Task item: Lay out the whole listing below as a Markdown table with the columns Row and Line, one numbered row per line. Skip blank lines and leave the pictures out.

Record excerpts:
-- Opening Marker --

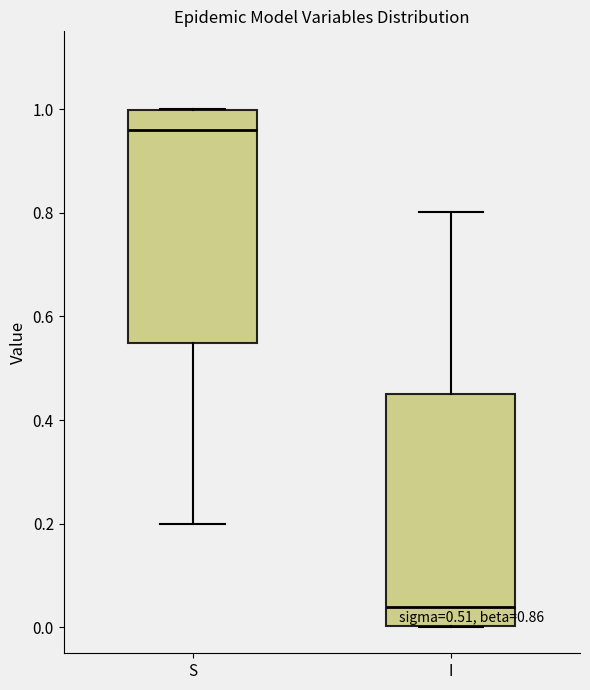

Which box's median line is the highest?

S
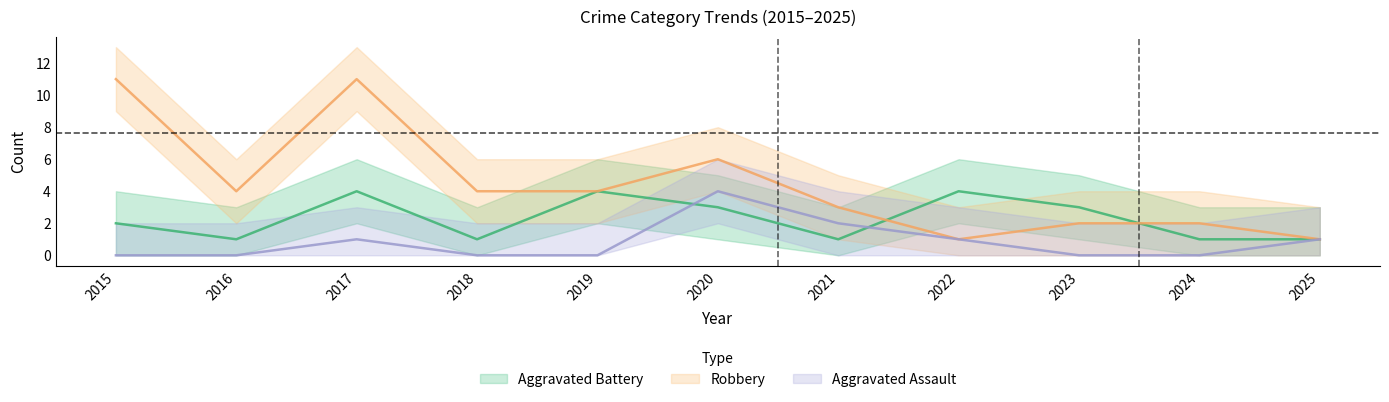

Count the Robbery values in the range 2 to 6.

7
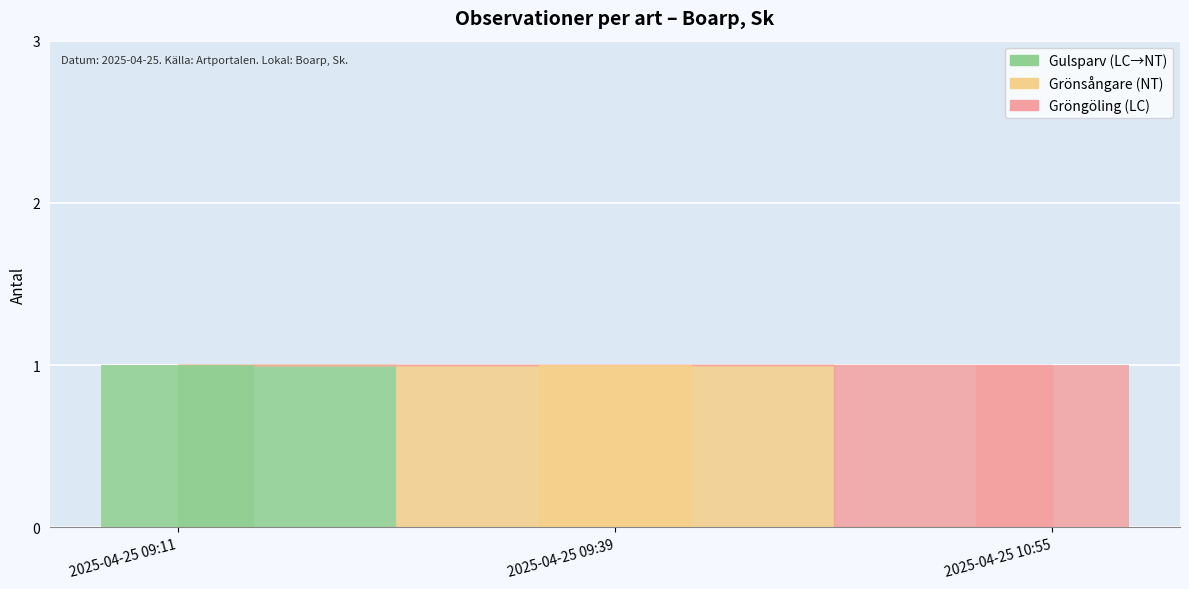

What is the label of the 1st bar from the right?

2025-04-25 10:55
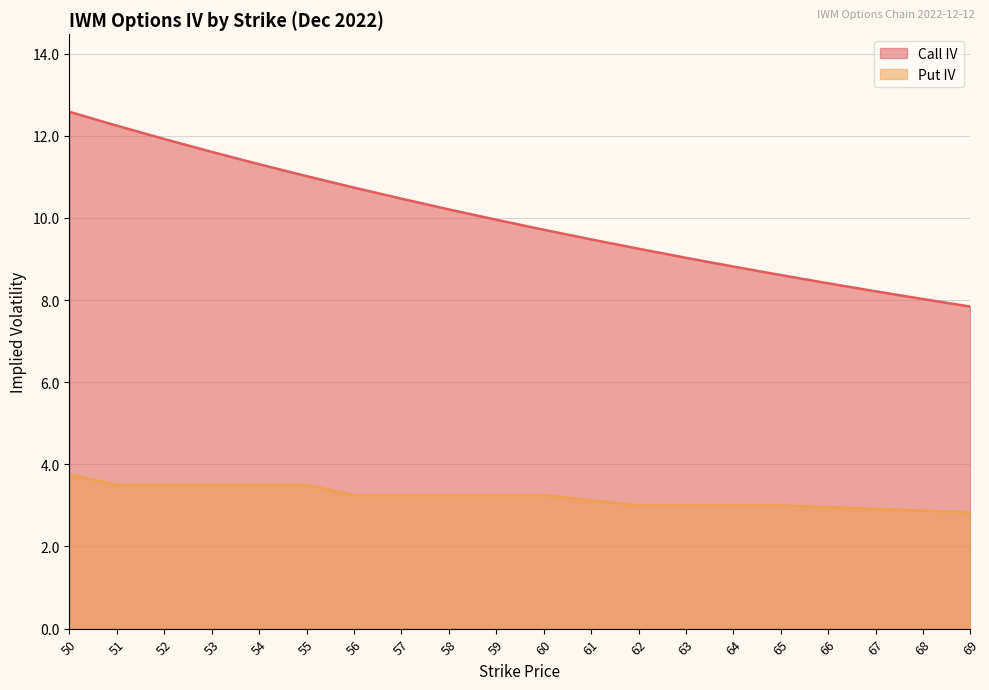

What is the difference between the second highest and second lowest values in the Put IV series?

0.6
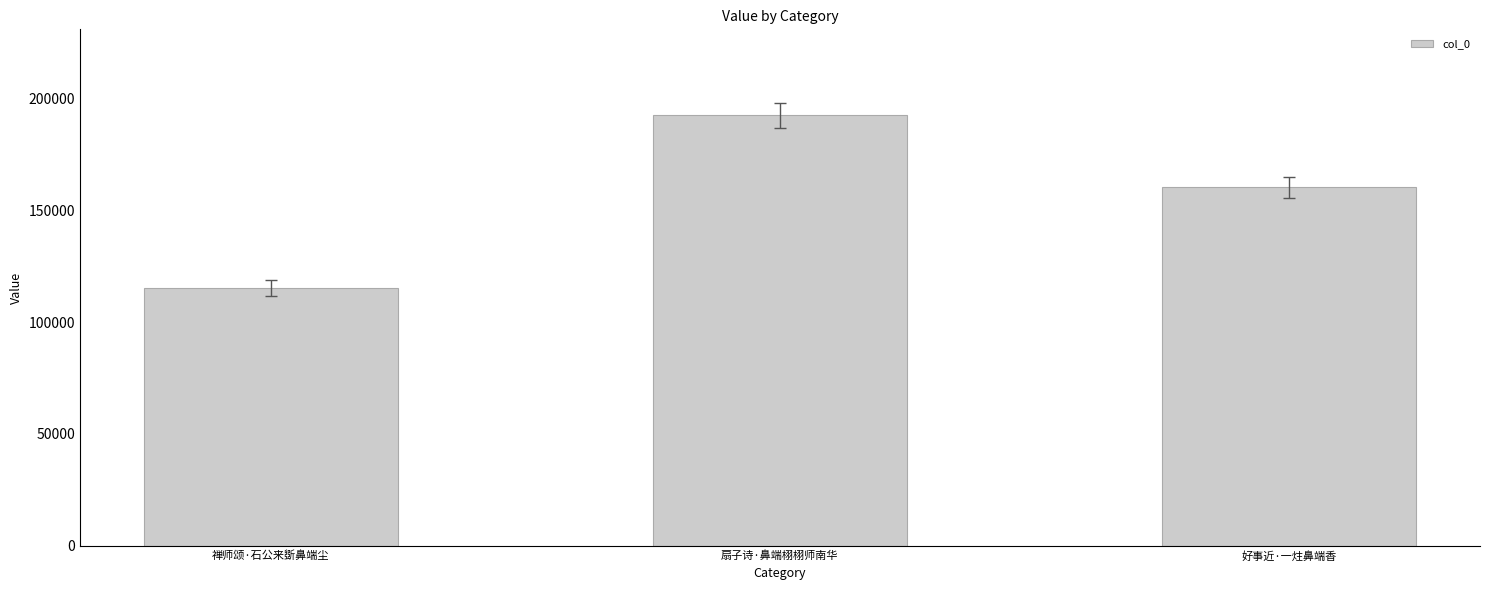

List the labels in order of value, largest first.

扇子诗·鼻端栩栩师南华, 好事近·一炷鼻端香, 禅师颂·石公来斲鼻端尘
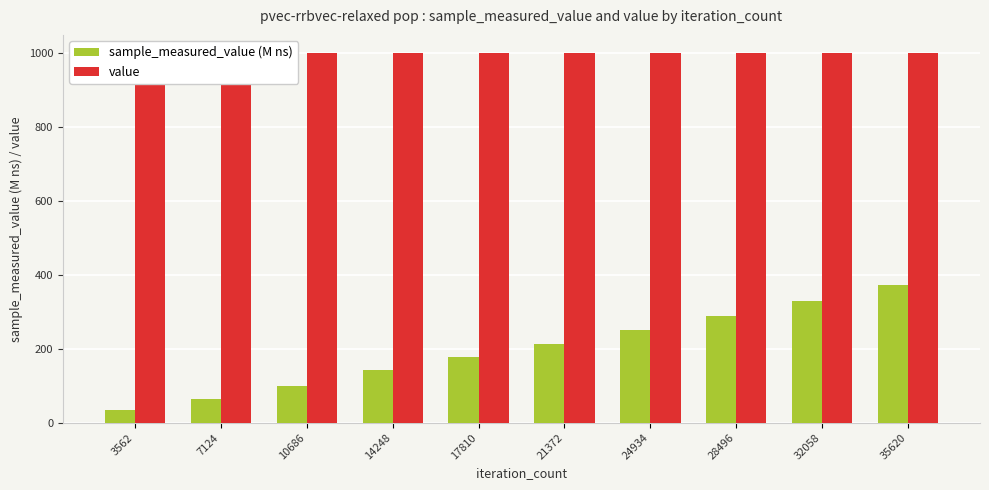

Where does the sample_measured_value (M ns) series first go above 212?

21372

-- Closing Marker --

Reply to the exercise:
| Row | Line |
|---|---|
| 1 | Which box's median line is the highest? |
| 2 | S |
| 3 | Count the Robbery values in the range 2 to 6. |
| 4 | 7 |
| 5 | What is the label of the 1st bar from the right? |
| 6 | 2025-04-25 10:55 |
| 7 | What is the difference between the second highest and second lowest values in the Put IV series? |
| 8 | 0.6 |
| 9 | List the labels in order of value, largest first. |
| 10 | 扇子诗·鼻端栩栩师南华, 好事近·一炷鼻端香, 禅师颂·石公来斲鼻端尘 |
| 11 | Where does the sample_measured_value (M ns) series first go above 212? |
| 12 | 21372 |